### What you need to do
Report every line of the entries that contains the word "scroll".

### Dataset records
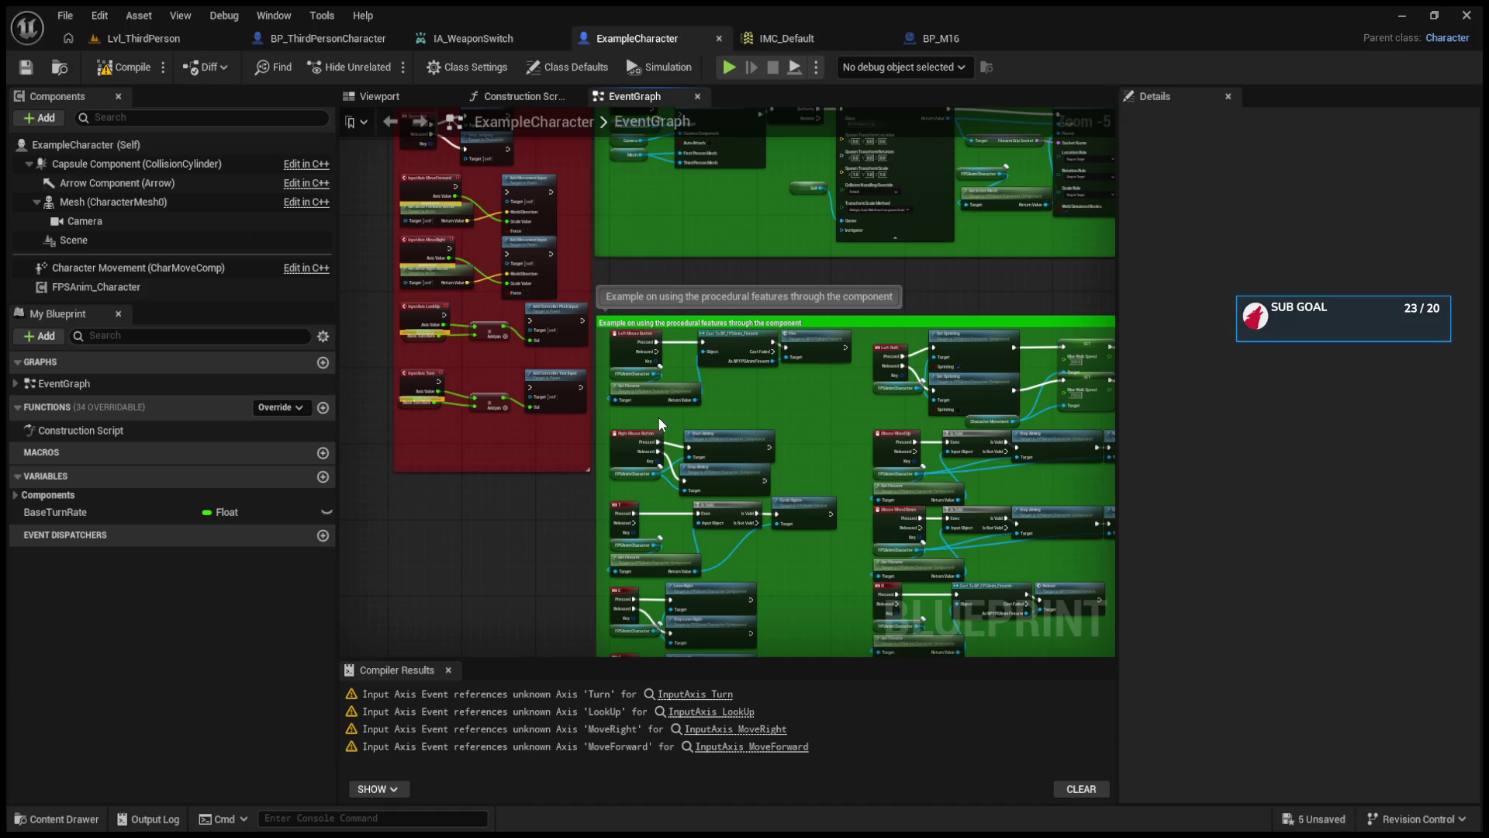
{"action": "scroll", "coordinate": [661, 450], "scroll_direction": "up", "scroll_amount": 2}
{"action": "scroll", "coordinate": [656, 462], "scroll_direction": "down", "scroll_amount": 1}
{"action": "scroll", "coordinate": [654, 465], "scroll_direction": "up", "scroll_amount": 2}
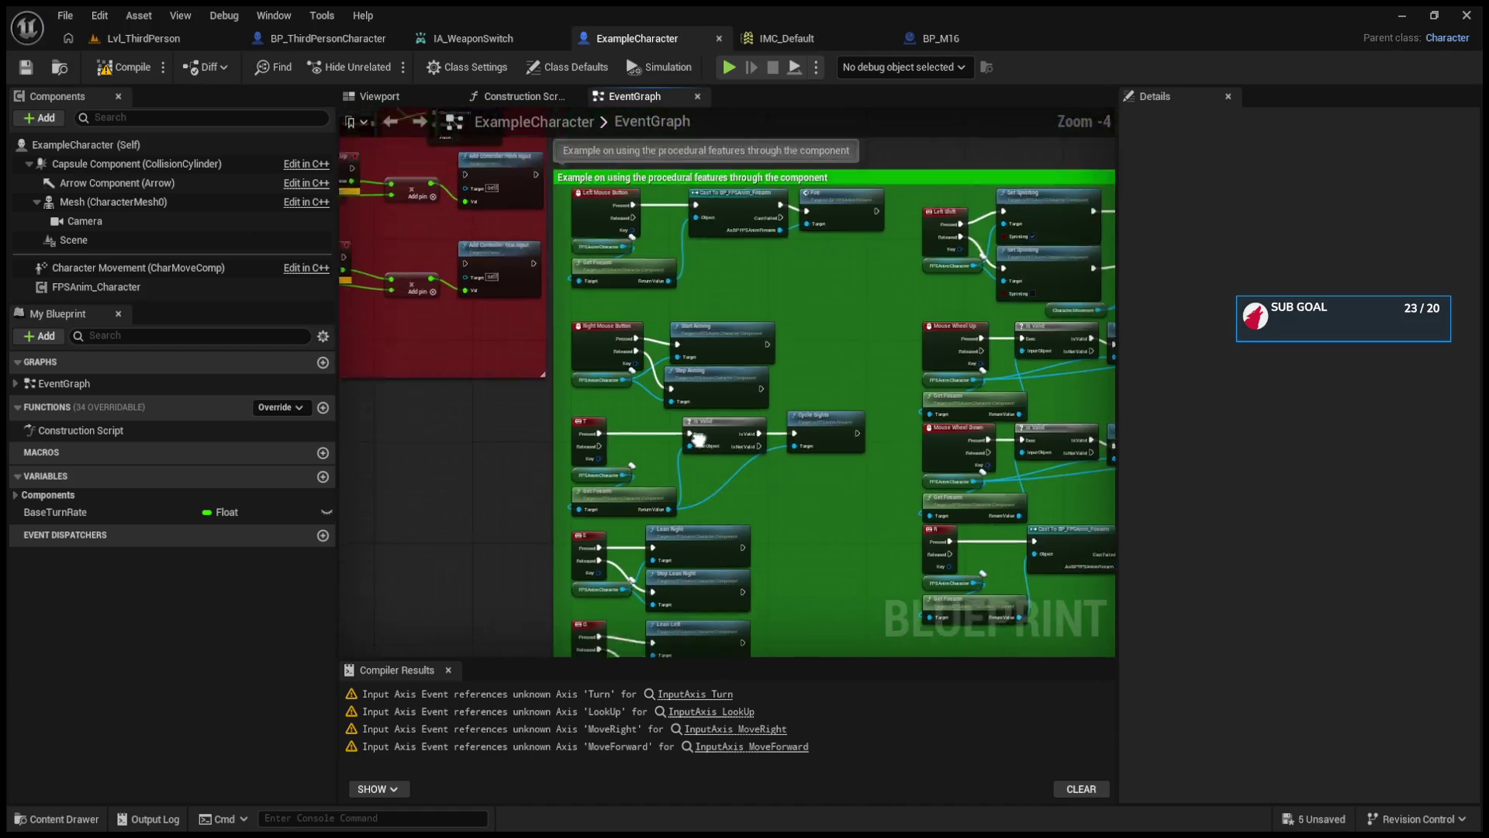
{"action": "mouse_move", "coordinate": [682, 510]}
{"action": "left_mouse_down"}
{"action": "mouse_move", "coordinate": [786, 386]}
{"action": "mouse_move", "coordinate": [555, 404]}
{"action": "mouse_move", "coordinate": [784, 373]}
{"action": "mouse_move", "coordinate": [665, 356]}
{"action": "mouse_move", "coordinate": [758, 399]}
{"action": "mouse_move", "coordinate": [770, 435]}
{"action": "mouse_move", "coordinate": [551, 522]}
{"action": "mouse_move", "coordinate": [543, 434]}
{"action": "mouse_move", "coordinate": [558, 488]}
{"action": "mouse_move", "coordinate": [591, 489]}
{"action": "mouse_move", "coordinate": [636, 448]}
{"action": "mouse_move", "coordinate": [638, 424]}
{"action": "mouse_move", "coordinate": [512, 421]}
{"action": "mouse_move", "coordinate": [605, 465]}
{"action": "mouse_move", "coordinate": [776, 629]}
{"action": "left_mouse_up"}
{"action": "scroll", "coordinate": [621, 434], "scroll_direction": "down", "scroll_amount": 3}
{"action": "scroll", "coordinate": [620, 435], "scroll_direction": "up", "scroll_amount": 3}
- Review its firearm spawning and Example Movement nodes, then return to BP_ThirdPersonCharacter's graph
{"action": "mouse_move", "coordinate": [668, 385]}
{"action": "left_mouse_down"}
{"action": "mouse_move", "coordinate": [654, 436]}
{"action": "mouse_move", "coordinate": [1035, 476]}
{"action": "mouse_move", "coordinate": [1109, 466]}
{"action": "mouse_move", "coordinate": [1009, 232]}
{"action": "left_mouse_up"}
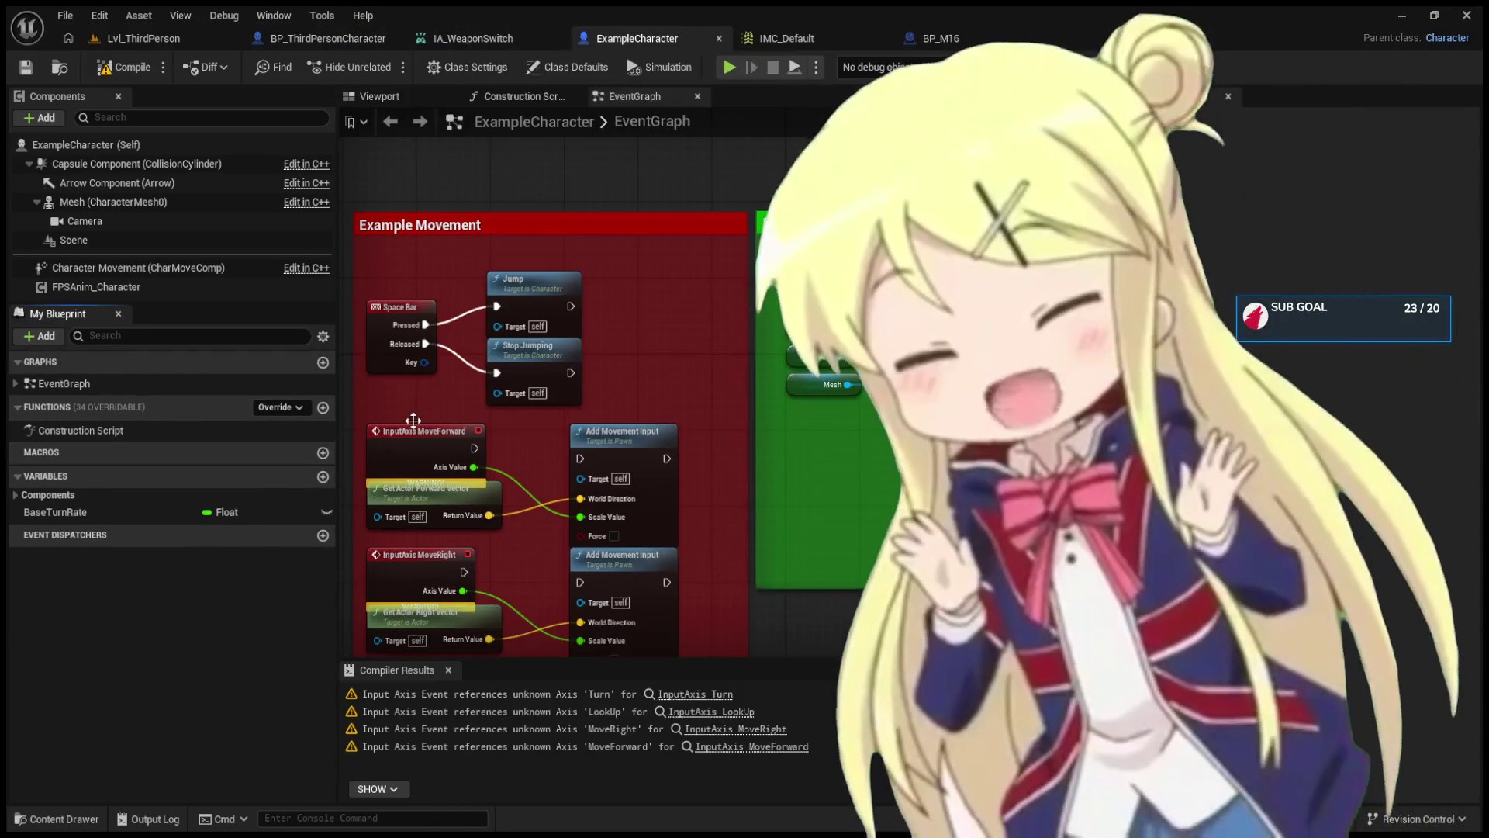
{"action": "left_click_drag", "start_coordinate": [434, 374], "coordinate": [458, 220]}
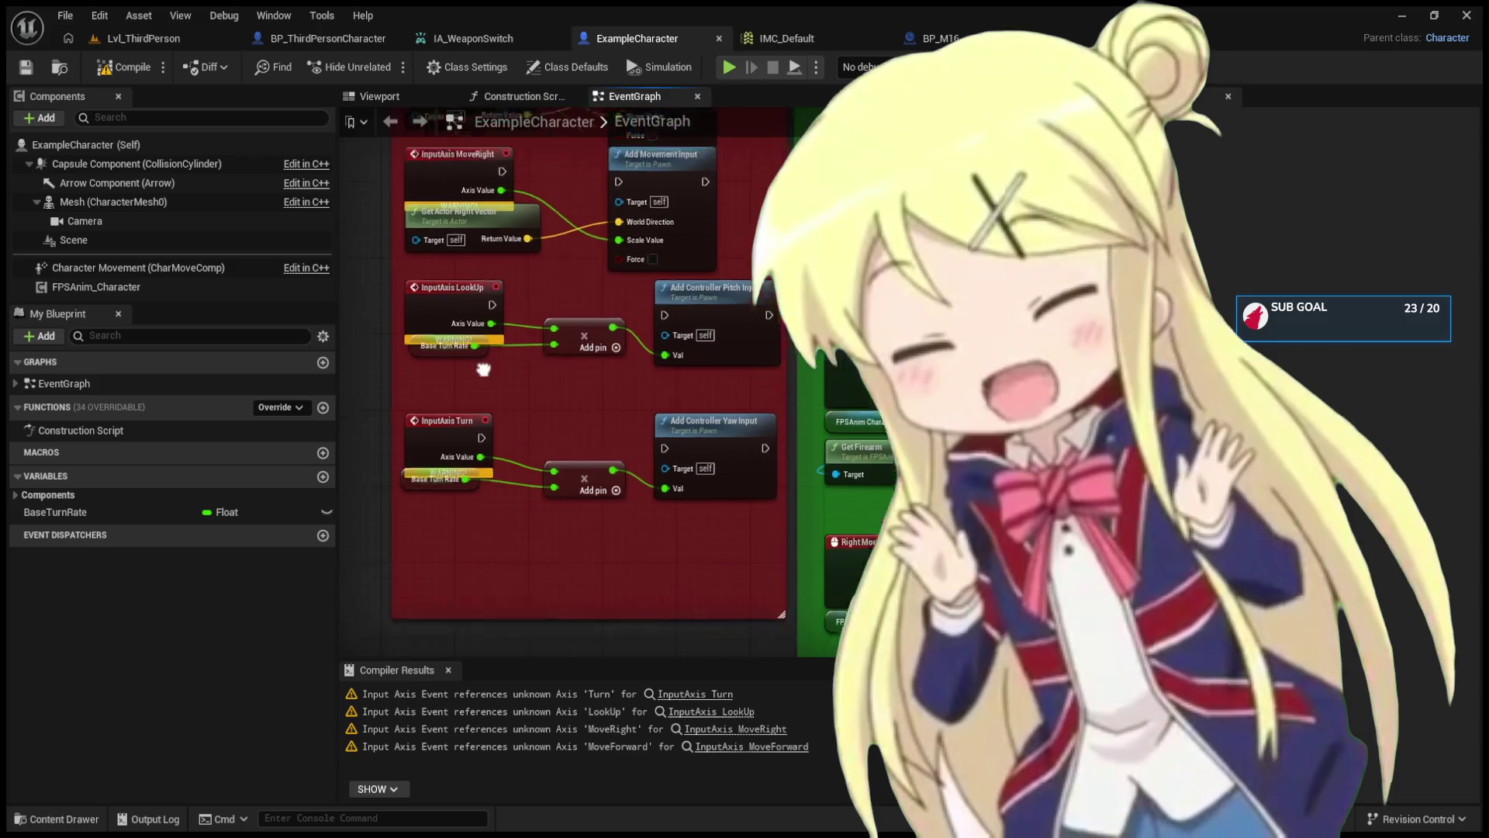
{"action": "scroll", "coordinate": [479, 355], "scroll_direction": "down", "scroll_amount": 3}
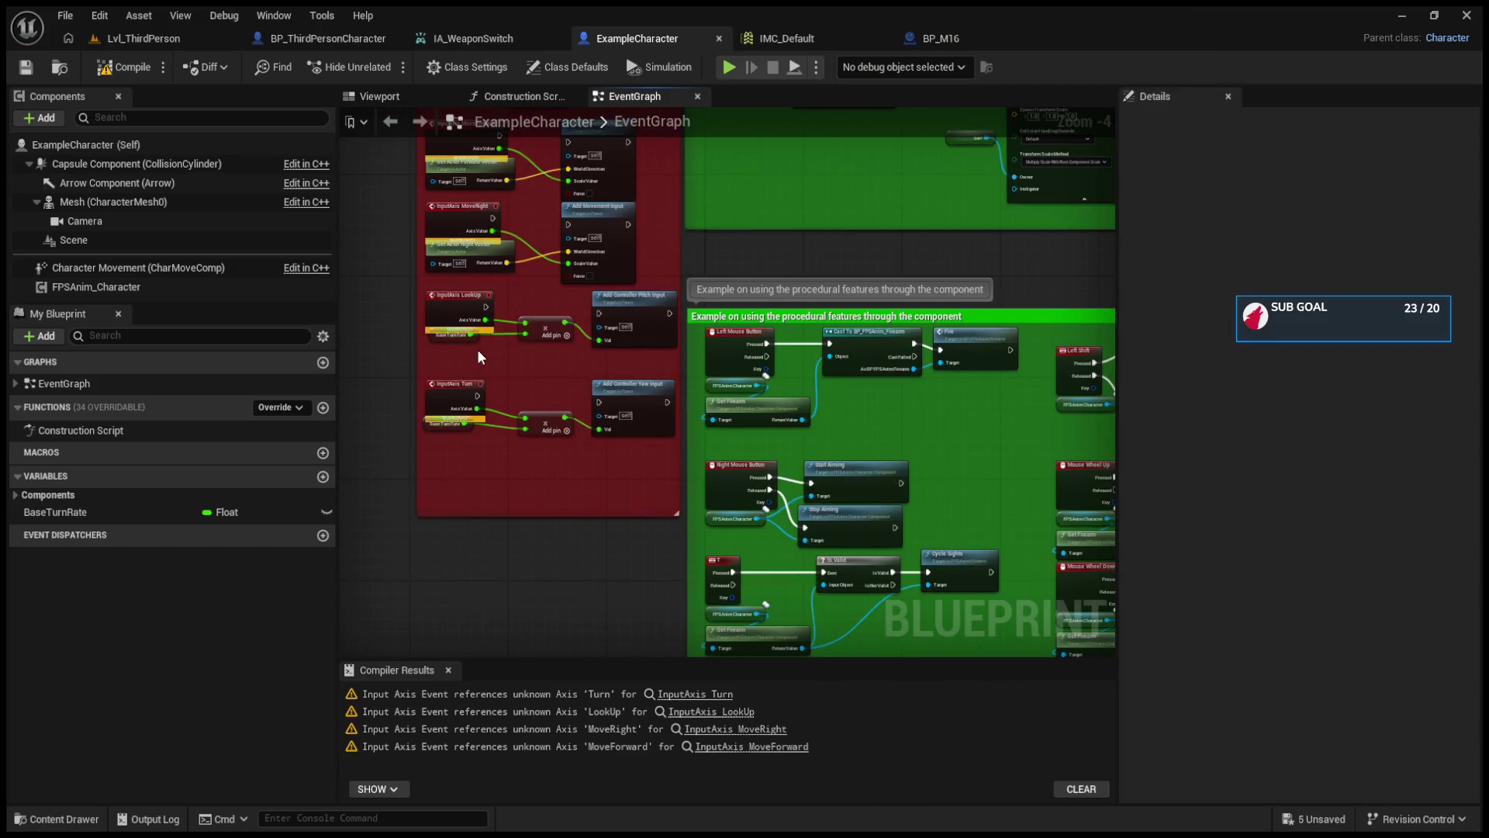
{"action": "scroll", "coordinate": [537, 391], "scroll_direction": "up", "scroll_amount": 1}
{"action": "scroll", "coordinate": [595, 426], "scroll_direction": "down", "scroll_amount": 5}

### Answer box
{"action": "scroll", "coordinate": [661, 450], "scroll_direction": "up", "scroll_amount": 2}
{"action": "scroll", "coordinate": [656, 462], "scroll_direction": "down", "scroll_amount": 1}
{"action": "scroll", "coordinate": [654, 465], "scroll_direction": "up", "scroll_amount": 2}
{"action": "scroll", "coordinate": [621, 434], "scroll_direction": "down", "scroll_amount": 3}
{"action": "scroll", "coordinate": [620, 435], "scroll_direction": "up", "scroll_amount": 3}
{"action": "scroll", "coordinate": [479, 355], "scroll_direction": "down", "scroll_amount": 3}
{"action": "scroll", "coordinate": [537, 391], "scroll_direction": "up", "scroll_amount": 1}
{"action": "scroll", "coordinate": [595, 426], "scroll_direction": "down", "scroll_amount": 5}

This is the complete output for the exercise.